A schematic representation of the lytic cycle and lysogenic life cycle and the general processes of bacteriophages. Although the lysogenic cycle of temperate bacteriophages does not immediately cause bacterial lysis, it can induce genetic remodeling and, under suitable conditions, may transition into the lytic cycle, leading to bacterial destruction and replication of the bacteriophage. And the lytic cycle of virulent bacteriophages produces lysins that degrade the bacterial cell wall, rapidly leading to facilitates dissemination of themselves

Of course, bacteriophage therapy also has certain limitations. Its highly specific mechanism of action is like a double-edged sword. Each type of phage has a host range and is only effective against specific bacterial strains. This specificity means not all phages are suitable for treating PJI. Therefore, clinical phage preparations require accurate bacteriological evidence from the patient to ensure the selected phage can lyse the target bacteria. This requirement restricts the scalability of standardized phage preparations [60]. Additionally, studies have shown that bacteria can develop resistance to phages by altering or suppressing the expression of their receptors [61]. From the results of this review, several limitations are evident. First, there is a predominance of case studies, with few large-scale clinical trials. This raises questions about the ability to statistically evaluate and describe the combined results. The differences in study types may also introduce biases in assessing clinical efficacy and adverse events. Second, all patients received standardized antibiotic therapy alongside phage treatment. Antibiotics and phages may have synergistic effects. Additionally, in some studies, patients underwent surgical treatment concurrent with bacteriophage therapy. These factors could confound the assessment of bacteriophage therapy’s efficacy. Furthermore, in most case reports, there is a lack of uniform standards regarding the source, formulation, drug concentration and dosage, administration route, administration frequency, and treatment duration of bacteriophages, the lack of standardization makes it difficult to draw definitive conclusions. Although the results of this review do not differ significantly from previously published systematic reviews, caution is still needed in evaluating and confirming these data due to the lack of large-scale clinical experiments and standardized experimental designs.

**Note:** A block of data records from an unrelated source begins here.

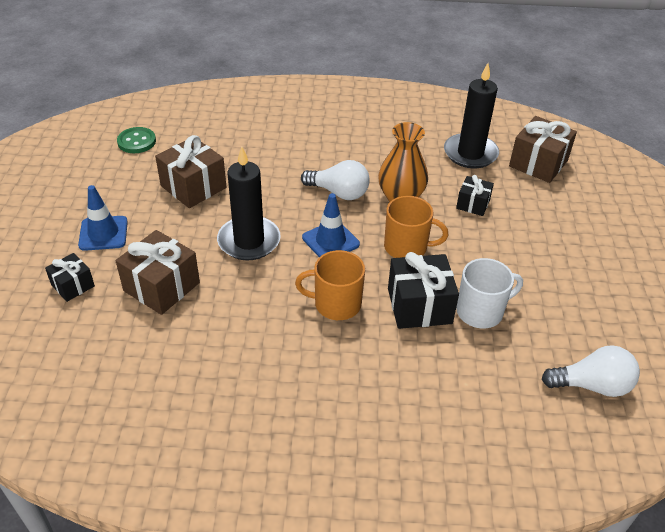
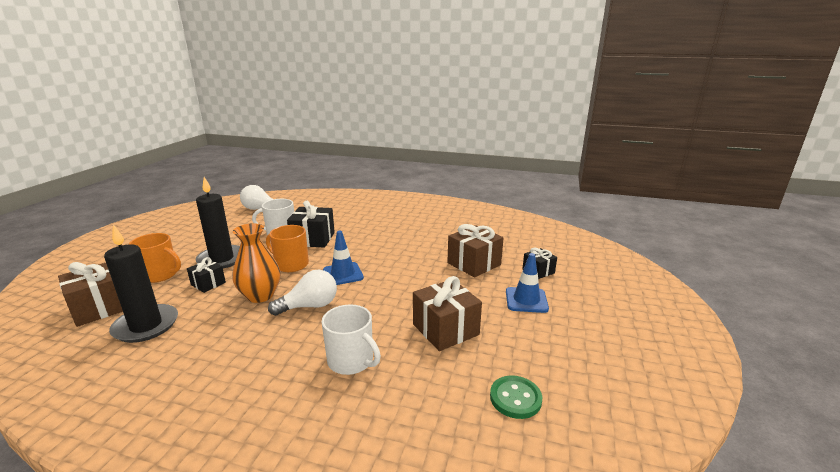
camera: 165 degrees left, 20 degrees down
black candle [217,146,281,260] -> black candle moved to [195,177,240,269]
orange mug [295,250,365,320] -> orange mug moved to [129,233,181,283]
white light bulb [301,160,370,200] -> white light bulb turned 120 degrees clockwise [268,270,337,316]
none -> white mug [321,304,381,375]

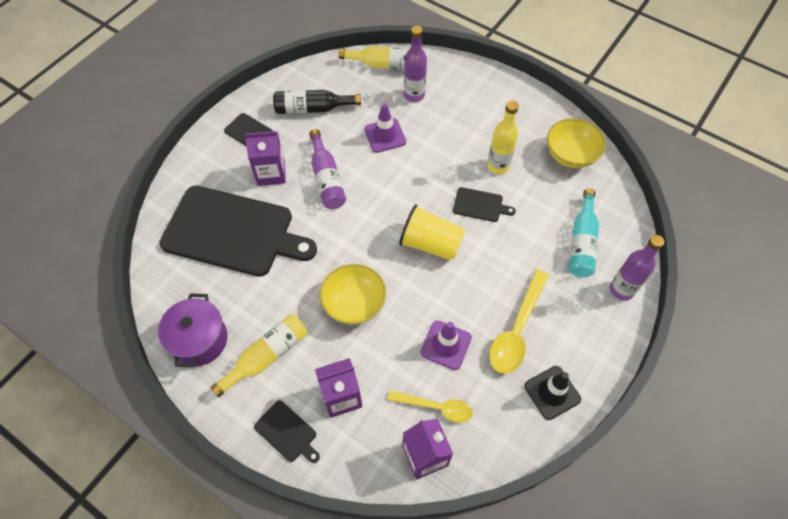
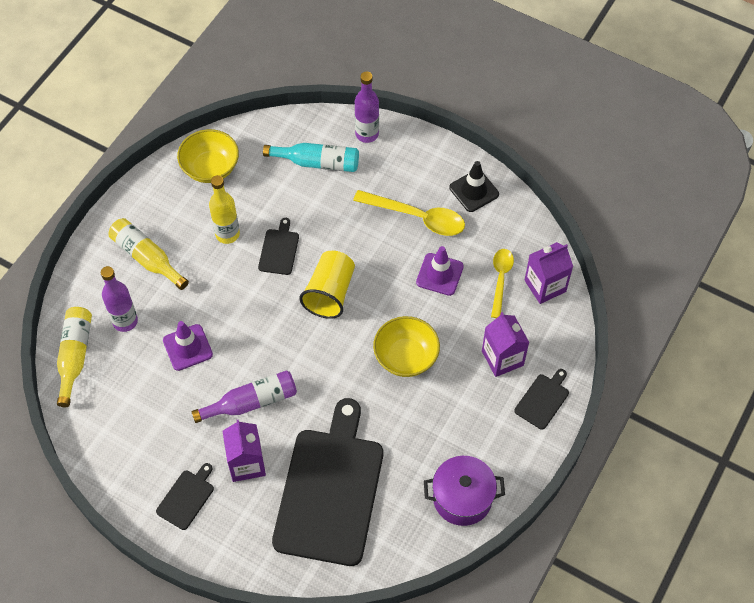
camera: 95 degrees left, 0 degrees up
yellow bottle [211,314,307,397] -> yellow bottle moved to [109,218,189,290]
black bottle [273,90,361,114] -> none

Recently, several new phage research clinical teams have been established in Europe. In Belgium, PHAGEFORCE, a multidisciplinary initiative, has been established by the “Multidisciplinary Phage Task Force” to standardize bacteriophage therapy and prospectively collect data. In France, the “PHAGEinLYON” clinic program has also been established to provide pharmaceutical-grade phages to patients with severe infections and systematically collect treatment metrics [13]. Additionally, new concepts for phage treatment of PJI are being implemented. For example, the Center of Reference for Infection of Osteoarticular Complexes (CRIOAc) at the Croix-Rousse Hospital has innovatively proposed the concept of “PhagoDAIR” which involves injecting a cocktail of active bacteriophages during open or arthroscopic DAIR surgery, with promising clinical outcomes [21, 25]. Currently, various antibacterial methods inspired by bacteriophages, including bacteriophages themselves, their enzymes and derivatives, effects mediating biofilm destruction, and enhancing antibiotic sensitivity, may lead to more commercialized products. Despite our limited understanding of most bacteriophage functions, the potential of this vast field remains immense. Regarding clinical research, given the potential efficacy of bacteriophage therapy for refractory PJI, larger-scale clinical controlled studies should be conducted according to current clinical practice guidelines to support the safety and effectiveness of bacteriophage therapy. In the future, as the limitations of conventional treatments become more apparent and foundational research and clinical applications of bacteriophage therapy progress, new discoveries are likely to emerge, facilitating the clinical translation of bacteriophage therapy and ushering in a new era for the treatment of PJI.